En outre, après avoir analysé la personnalité les prévenus, ainsi que les antécédents de la société, son respect du plan de redressement et la poursuite ultérieure de son activité, la cour d’appel avait exclu « la thèse selon laquelle ils auraient eu l’intention de maintenir artificiellement l’activité de celle-ci avant la date de cessation des paiements telle que fixée par le tribunal de grande instance ».

Les dirigeants ont alors décidé de former un pourvoi en cassation.
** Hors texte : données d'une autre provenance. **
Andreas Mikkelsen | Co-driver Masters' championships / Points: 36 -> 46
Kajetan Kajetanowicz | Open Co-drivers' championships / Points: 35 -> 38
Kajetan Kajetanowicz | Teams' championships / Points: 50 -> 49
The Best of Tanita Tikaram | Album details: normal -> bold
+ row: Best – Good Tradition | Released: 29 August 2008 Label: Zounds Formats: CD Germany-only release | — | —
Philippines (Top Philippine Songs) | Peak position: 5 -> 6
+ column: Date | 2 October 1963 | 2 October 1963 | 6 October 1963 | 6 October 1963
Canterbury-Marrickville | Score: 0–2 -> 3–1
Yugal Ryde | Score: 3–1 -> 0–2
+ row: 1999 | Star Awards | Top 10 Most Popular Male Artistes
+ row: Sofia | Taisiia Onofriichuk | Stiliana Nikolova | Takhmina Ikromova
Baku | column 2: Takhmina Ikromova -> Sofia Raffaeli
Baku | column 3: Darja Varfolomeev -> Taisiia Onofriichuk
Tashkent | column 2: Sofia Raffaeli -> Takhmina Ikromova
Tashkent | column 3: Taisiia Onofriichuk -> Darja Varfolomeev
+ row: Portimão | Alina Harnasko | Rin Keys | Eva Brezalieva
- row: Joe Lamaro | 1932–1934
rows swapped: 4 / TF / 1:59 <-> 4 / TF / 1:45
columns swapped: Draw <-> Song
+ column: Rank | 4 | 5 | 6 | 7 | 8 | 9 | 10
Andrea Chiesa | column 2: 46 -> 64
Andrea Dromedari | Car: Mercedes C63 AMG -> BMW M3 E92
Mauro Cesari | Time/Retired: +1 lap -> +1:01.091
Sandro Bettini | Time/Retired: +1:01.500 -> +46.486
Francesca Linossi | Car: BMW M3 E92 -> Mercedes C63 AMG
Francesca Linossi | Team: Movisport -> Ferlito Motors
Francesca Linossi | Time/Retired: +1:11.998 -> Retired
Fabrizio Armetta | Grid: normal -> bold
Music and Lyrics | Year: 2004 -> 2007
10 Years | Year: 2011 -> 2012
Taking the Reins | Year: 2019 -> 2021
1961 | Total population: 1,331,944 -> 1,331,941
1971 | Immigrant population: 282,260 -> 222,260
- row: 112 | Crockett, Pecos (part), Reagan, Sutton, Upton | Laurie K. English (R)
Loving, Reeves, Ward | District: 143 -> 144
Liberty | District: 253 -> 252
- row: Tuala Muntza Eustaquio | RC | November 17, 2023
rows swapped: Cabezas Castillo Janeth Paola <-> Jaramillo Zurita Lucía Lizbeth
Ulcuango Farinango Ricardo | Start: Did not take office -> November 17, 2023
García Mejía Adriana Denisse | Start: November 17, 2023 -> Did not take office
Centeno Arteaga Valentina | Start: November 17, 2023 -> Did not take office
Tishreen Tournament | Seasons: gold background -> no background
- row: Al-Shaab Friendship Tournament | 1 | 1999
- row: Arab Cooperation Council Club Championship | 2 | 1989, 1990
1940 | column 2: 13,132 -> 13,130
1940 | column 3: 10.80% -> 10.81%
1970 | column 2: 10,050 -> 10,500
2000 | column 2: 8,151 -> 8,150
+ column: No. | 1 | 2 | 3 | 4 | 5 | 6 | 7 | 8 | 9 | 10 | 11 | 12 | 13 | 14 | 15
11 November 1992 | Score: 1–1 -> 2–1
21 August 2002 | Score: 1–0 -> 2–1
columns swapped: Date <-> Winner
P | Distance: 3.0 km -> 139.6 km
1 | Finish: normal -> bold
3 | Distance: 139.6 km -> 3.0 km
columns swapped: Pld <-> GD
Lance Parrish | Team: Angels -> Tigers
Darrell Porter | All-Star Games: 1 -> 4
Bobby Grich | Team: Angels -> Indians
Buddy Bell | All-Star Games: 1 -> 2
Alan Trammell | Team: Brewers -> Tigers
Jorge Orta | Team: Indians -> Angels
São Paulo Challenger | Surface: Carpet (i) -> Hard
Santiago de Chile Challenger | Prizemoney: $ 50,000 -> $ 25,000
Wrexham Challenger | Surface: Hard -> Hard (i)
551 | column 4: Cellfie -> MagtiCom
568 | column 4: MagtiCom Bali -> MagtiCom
Les dirigeants pouvaient-ils être poursuivis bien que les faits allégués avaient été commis avant la date de cessation des paiements ? L’arrêt de relaxe est cassé.

La Cour de cassation a considéré que « si la cessation des paiements, constatée par le jugement d’ouverture d’une procédure de redressement ou de liquidation judiciaire, est une condition préalable nécessaire à l’exercice de poursuites des chefs de banqueroute par emploi de moyens ruineux, tenue d’une comptabilité manifestement irrégulière ou absence de comptabilité, sa date est sans incidence sur la caractérisation de ces délits, qui peuvent être retenus indifféremment pour des faits commis antérieurement ou postérieurement à la cessation des paiements ».

Etant précisé, qu’aux termes de cet arrêt, la Cour de cassation fait preuve d’une grande sévérité lorsqu’elle constate au visa des articles L.654-2 4° et 5° du Code de commerce et l’article 121-3 du Code pénal que « la caractérisation de l’élément intentionnel des délits de banqueroute par absence de comptabilité ou tenue d’une comptabilité manifestement irrégulière suppose la seule conscience de son auteur de se soustraire à ses obligations comptable légales (…) n’exige pas la preuve que le prévenu a eu la volonté soit d’éviter ou de retarder la constatation de l’état de cessation des paiements, soit d’affecter la consistance de l’actif disponible dans des conditions de nature à placer l’intéressé dans l’impossibilité de faire face au passif exigible ».